I knew that I wanted to get involved at my son’s school somehow but wasn’t quite sure how. With so many parents already putting their hand up to help on the numeracy and literacy program, I decided to get involved in PE (Physical Education) instead. So I started a running club and you can too.

Below are my top tips on starting a running club at your child’s school.

1. Approach the principal at a convenient time for you both or you could do what I did and bail him/her up in the playground after school.

2. Find out who the PE teacher is and connect with them. Discuss with them your desire to assist in the PE program in some capacity. (ie Starting a running club).

3. Get the PE teacher to send out communication to students and parents (we chose Grade 3-6) to gauge interest. This can be done in the form of an email or letter which clearly states the day and time of the proposed running sessions. Be sure to get written consent by the parent and to ensure that any medical conditions are flagged with you. Put a cut off date on it to ensure that all respondents come back to you by the specified time.
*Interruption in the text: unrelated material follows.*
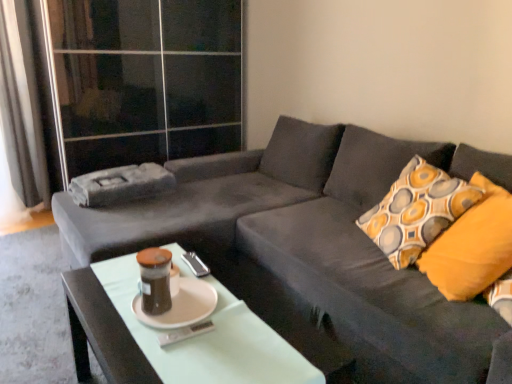
The width and height of the screenshot is (512, 384). I want to click on free space on the front side of teal glass jar at center, so click(x=143, y=348).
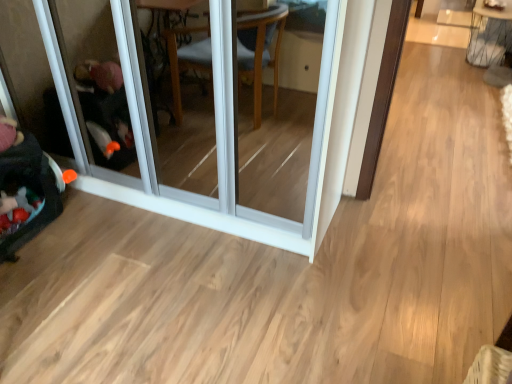
Locate an element on the screen. Image resolution: width=512 pixels, height=384 pixels. empty space that is to the right of velvet black baby carriage at left is located at coordinates (80, 235).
4. To work with children, you will need to apply for a Working With Children’s Check. It is not a difficult process but an important one. Once approved, you will have your WWCC within 10 business days.

5. When all the forms have been signed and returned, you can get started on a program. Knowing the number of participants is important as it will help with the structure of the program. Mine runs for 9 weeks and we have 51 little runners that have signed up. Week to week I cover off something different. For example, one week we focus on intervals, the next sprints, the following continuous running for a set period of time. Variety is key to the success of a running club as it keeps the kids engaged.
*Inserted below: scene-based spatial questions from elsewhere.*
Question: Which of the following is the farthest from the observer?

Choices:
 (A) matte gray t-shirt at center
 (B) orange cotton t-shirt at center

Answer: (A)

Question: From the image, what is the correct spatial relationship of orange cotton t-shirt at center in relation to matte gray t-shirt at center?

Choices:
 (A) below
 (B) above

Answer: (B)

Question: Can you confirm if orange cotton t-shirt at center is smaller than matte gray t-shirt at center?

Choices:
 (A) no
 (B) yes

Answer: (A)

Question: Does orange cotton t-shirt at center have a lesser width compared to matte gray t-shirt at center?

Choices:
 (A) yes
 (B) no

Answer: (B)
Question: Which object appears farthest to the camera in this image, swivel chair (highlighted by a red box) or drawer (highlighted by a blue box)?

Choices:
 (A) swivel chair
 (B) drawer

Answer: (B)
6. Goal setting! At the start of the program, I asked each child to come up with a goal. Something that they wanted to achieve by the end of the 9 weeks. It could be to run without stopping for 2kms or to improve their overall time at the school cross country run. Whatever it was they had to go home and write it down and keep it somewhere that they could see it. As a group, each week I get them to set a mini goal that they can achieve together. Last week it was to run 3 laps of the oval without stopping and this week they have increased that goal to 6 times. Giving them the power to come up with the goals themselves encourages team work and it also makes them feel a sense of achievement once they achieve their goals.

7. Keep it FUN! A sure way to get kids to lose interest in a running club is to just make them run and run and run. Kids develop many skills through play so be sure to include lots of games that will still put there running skills to the test. Try different games as a warm up, poison ball, tag, follow the leader. We also incorporate relays into the run club. I divide the group into either 2 or 4 teams then run relays that incorporate running with balancing and all over body conditioning. (burpees, star jumps, ski jumps). Each week I also provide the group with an interesting running fact. They absolutely love it and they all take turns to guess the answer. This is carried out during the warm up.
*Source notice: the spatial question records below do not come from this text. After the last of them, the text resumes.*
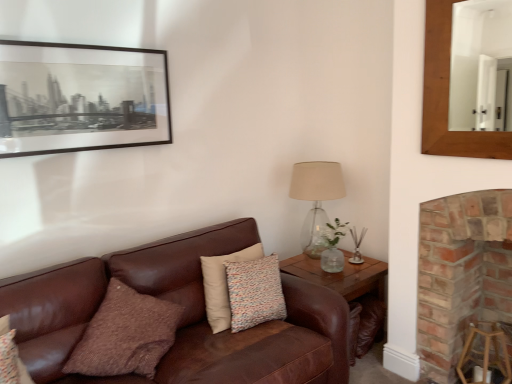
Question: Looking at the image, does wooden stool at lower right seem bigger or smaller compared to brown leather couch at center?

Choices:
 (A) small
 (B) big

Answer: (A)

Question: Do you think wooden stool at lower right is within brown leather couch at center, or outside of it?

Choices:
 (A) inside
 (B) outside

Answer: (B)

Question: Which object is the closest to the black matte picture frame at upper left?

Choices:
 (A) translucent glass table lamp at right
 (B) wooden mirror at upper right
 (C) wooden stool at lower right
 (D) brown leather couch at center
 (E) brown textured pillow at center

Answer: (D)

Question: Which object is positioned farthest from the black matte picture frame at upper left?

Choices:
 (A) brick fireplace at right
 (B) wooden mirror at upper right
 (C) wooden stool at lower right
 (D) wooden side table at lower right
 (E) translucent glass table lamp at right

Answer: (B)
8. Mix up the location to prevent boredom. We alternate our sessions between the school oval and the neighbouring school oval which is substantially bigger.

9. Praise, praise, praise! Kids love to be told when they’re doing a good job. Throughout the course of the session, be sure to commend them on a job well done. It keeps them motivated and wanting to come back week after week.

10. Always cool down – Cooling down is an important part of any exercise regime and a kids running club is no exception. Our cool down’s always include a range of different stretches that focus on major muscle groups. It’s a great time to congratulate them on a job well done and to discuss goals for the following week.

So there you have it. How to start a school running club. Easy hey? Do you get involved in your child’s school? What have you put your hand up to do?